Kramer informs Jerry that the Drake's wedding is off because he tried to postpone it in favor of the Super Bowl. George suggests Jerry "de-gift" Whatley the tickets, but Whatley has already made plans to go with Newman. Elaine dates Whatley and asks to come up to his apartment in order to find out whether or not he re-gifted her label maker. Whatley de-gifts Newman's ticket and gives it to Elaine. Jerry and George suspect that, due to Elaine's behavior, Whatley invited her purely with the intent of seducing her. When Elaine hints to Whatley that she does not intend to have sex with him on the Super Bowl trip, he gives her ticket back to Jerry.

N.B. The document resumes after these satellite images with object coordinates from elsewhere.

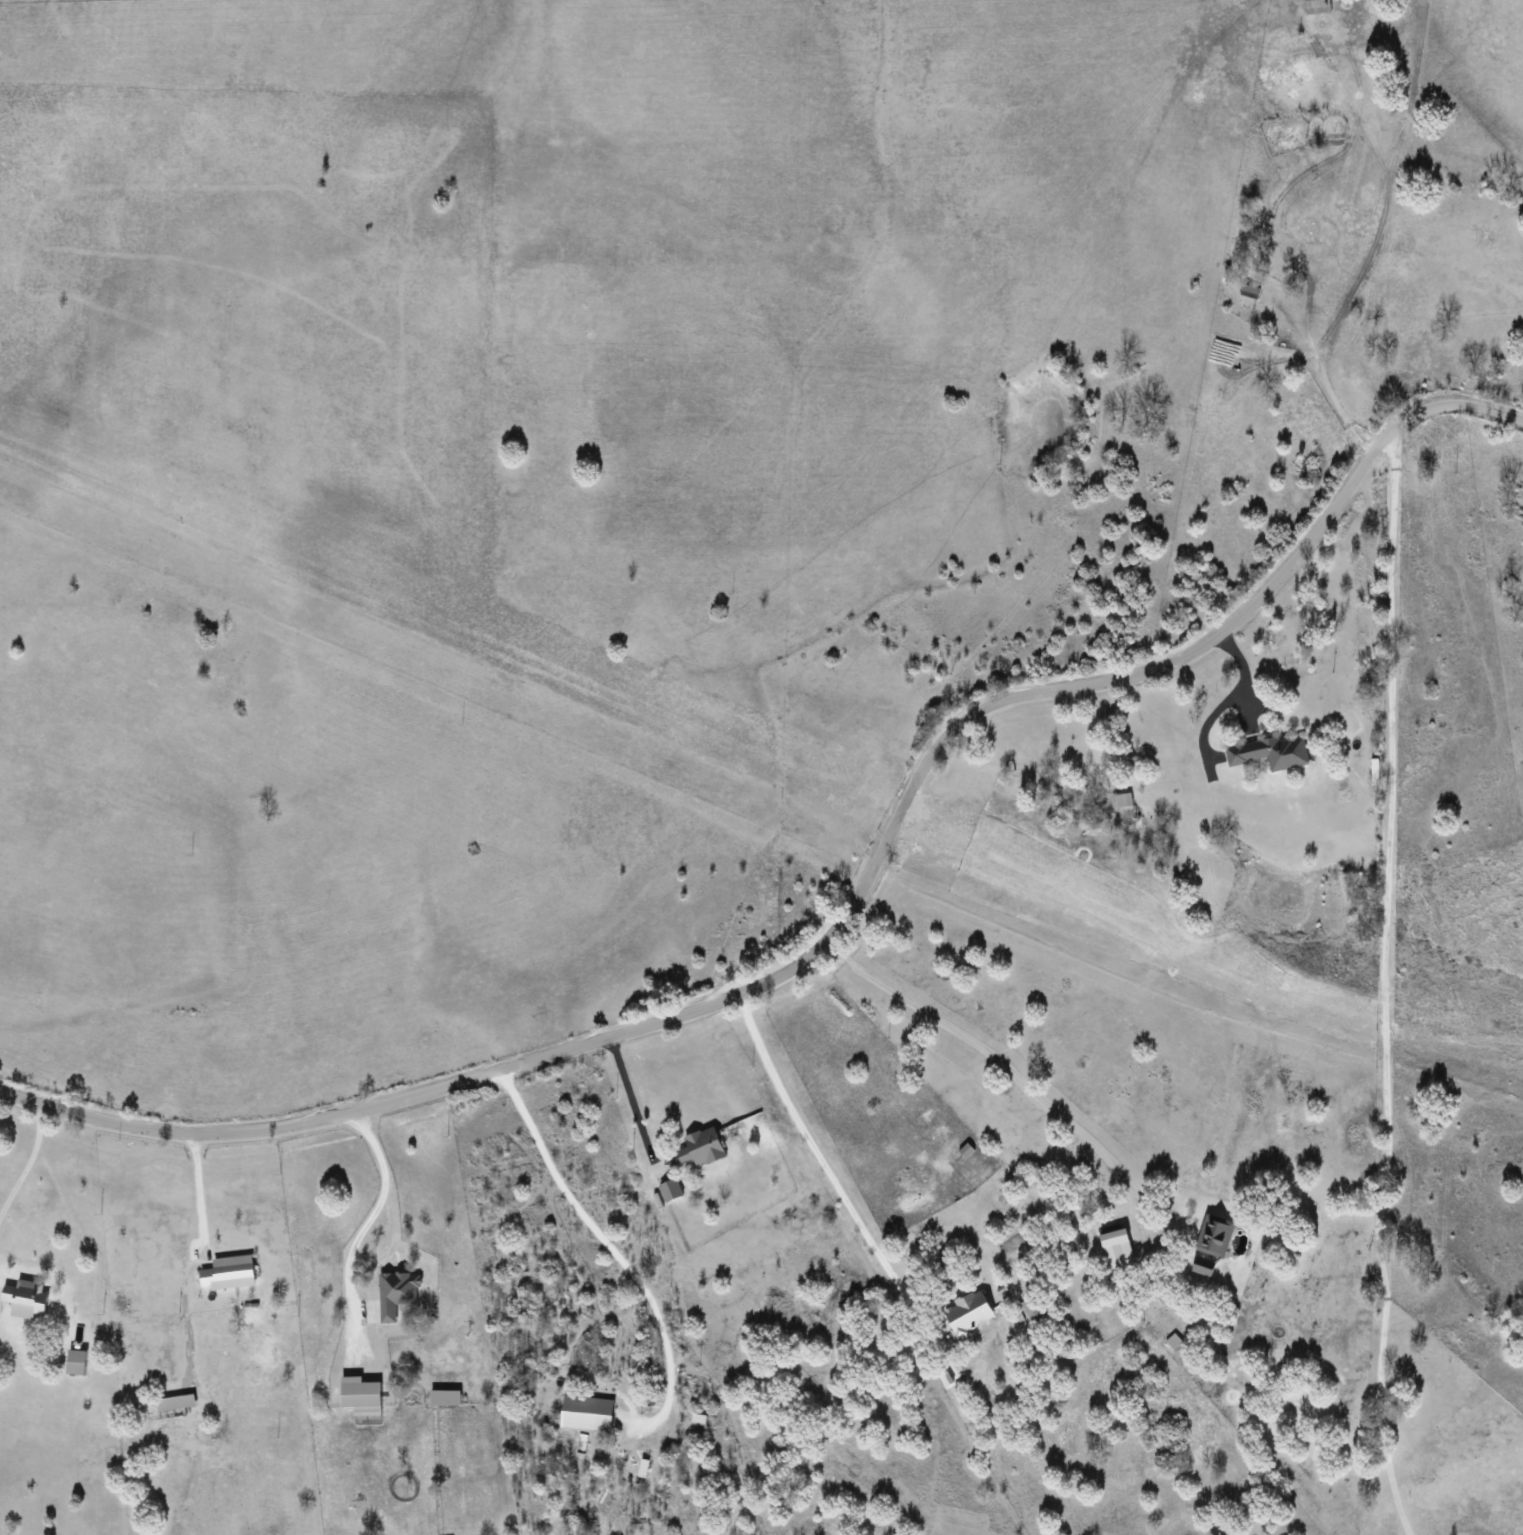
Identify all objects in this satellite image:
building: (1318, 6)
building: (1249, 296)
building: (1271, 752)
road: (847, 908)
road: (1382, 986)
road: (1011, 1076)
building: (701, 1147)
building: (967, 1150)
road: (823, 1172)
building: (671, 1189)
road: (198, 1192)
building: (1214, 1235)
building: (1203, 1266)
building: (229, 1272)
building: (397, 1294)
building: (27, 1298)
building: (1030, 1308)
building: (969, 1313)
building: (76, 1362)
building: (361, 1396)
building: (176, 1402)
building: (588, 1413)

While talking to Whatley outside, Jerry notices that Kramer's car is being towed. Kramer runs after the tow truck, taking the Risk game board with him so Newman will not cheat, then Newman chases after Kramer to make sure he does not cheat. Continuing their game on the subway en route to the impound lot, Kramer taunts Newman over the fact that most of his remaining troops are in the "weak" nation of Ukraine. A Ukrainian man standing next to them is offended and upends the board, ruining the game.
George is enthralled by the apartment of his new girlfriend, Bonnie, which includes a velvet couch. However, he fears her roommate Scott, who looks just like him, is positioned to become her new boyfriend. He wheedles Bonnie into getting Scott to move out. Using Jerry's label maker to help Bonnie box up Scott's belongings, George discovers that all the things he liked about the apartment, including the couch and the television, belonged to Scott. He asks Bonnie if she is interested in ménage à trois, hoping she will be disgusted and dump him. Instead, she and Scott are eager to have a ménage à trois with George - Scott then advances on a horrified George.

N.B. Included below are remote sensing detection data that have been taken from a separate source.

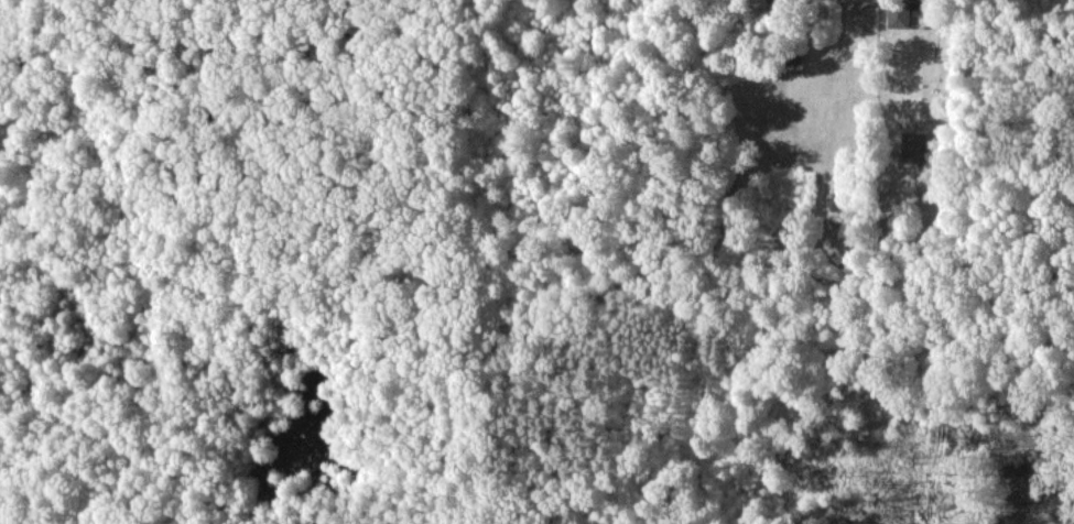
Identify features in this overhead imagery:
building: (909, 11)
building: (914, 146)

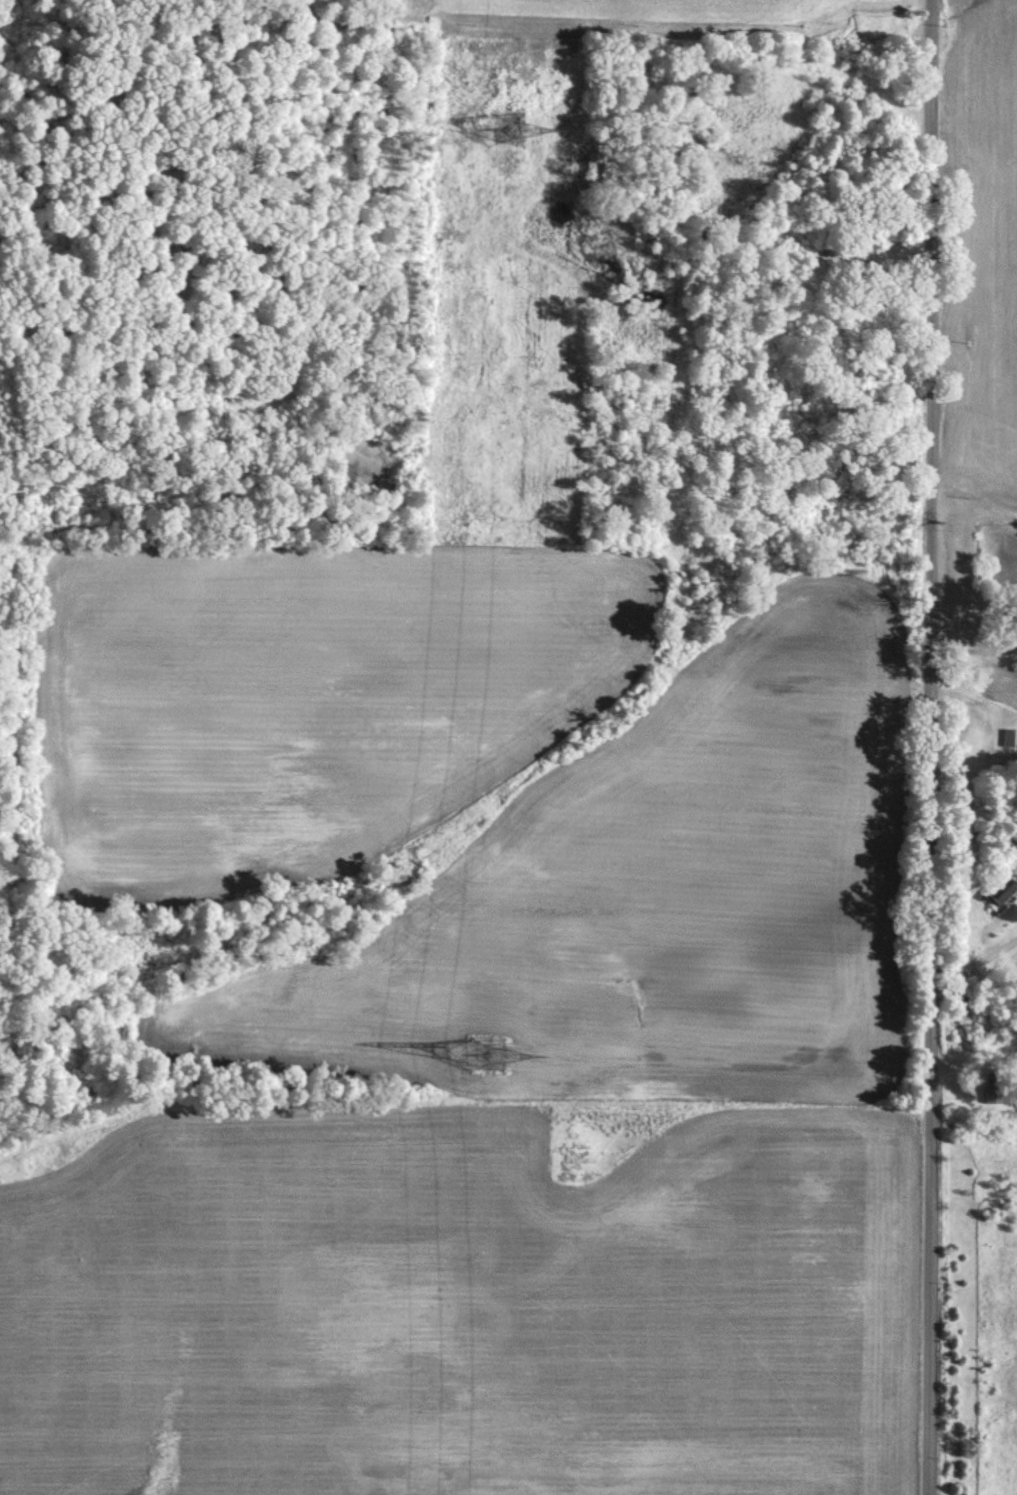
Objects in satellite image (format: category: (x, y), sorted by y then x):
power tower: (499, 128)
building: (842, 249)
road: (977, 639)
building: (1010, 737)
road: (936, 747)
building: (1002, 889)
road: (977, 976)
power tower: (486, 1053)
building: (992, 1093)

Elaine confronts Whatley about his re-gifting the label maker. He angrily tells her it was defective because the label adhesive was not strong enough. Elaine, upset, reveals she developed feelings for him because of the free dental work he had done on her, and they kiss passionately. The defective labels on Scott's boxes peel off in the mail truck, making them property of the post office, much to Newman's delight.
Now in love with Elaine, Whatley gives up his remaining ticket, resulting in Jerry and Newman sitting together at the Super Bowl.
Writers Alec Berg and Jeff Schaffer came up with multiple endings to the episode's different plot threads. One of the endings considered for the Risk story was a worker at the impound lot giving Newman a strategy that allows him to overcome Kramer's strong lead and win the game.[4] George's subplot was originally to end with Bonnie taking pity on Scott after he loses all his things in the mail, leading her to let him move back in and form a sexual relationship with him, thus fulfilling George's original fear. However, after Berg and Schaffer saw the script for "The Switch" they wanted to do a callback to that episode.[4]
Unlike most Seinfeld episodes, the first draft of the script was taken directly to the table-read without any rewriting from Seinfeld creators Larry David and Jerry Seinfeld, though David and Seinfeld added some material to the script, such as Jerry's comments about repeating the name of a gift and George and Jerry's discussion of how a male roommate has the advantage over a boyfriend.[4]
George's sneeze after Jerry tells him that he blamed him for his party crashing in "The Mom & Pop Store" was unscripted, prompting the director to call "Cut", but it was kept in during the editing phase.[5] Actress Julia Louis-Dreyfus had a bad cold during the filming; since Bryan Cranston had to perform a mouth-to-mouth kiss with her, he came down with the same cold two days later.[6]
The script of "The Label Maker" is quoted in the Oxford English Dictionary as the earliest known use of the word regifter.[7]
The episode's scene on the subway with the conversation about Ukraine became widely popular after the 2022 Russian invasion of Ukraine.[8][9]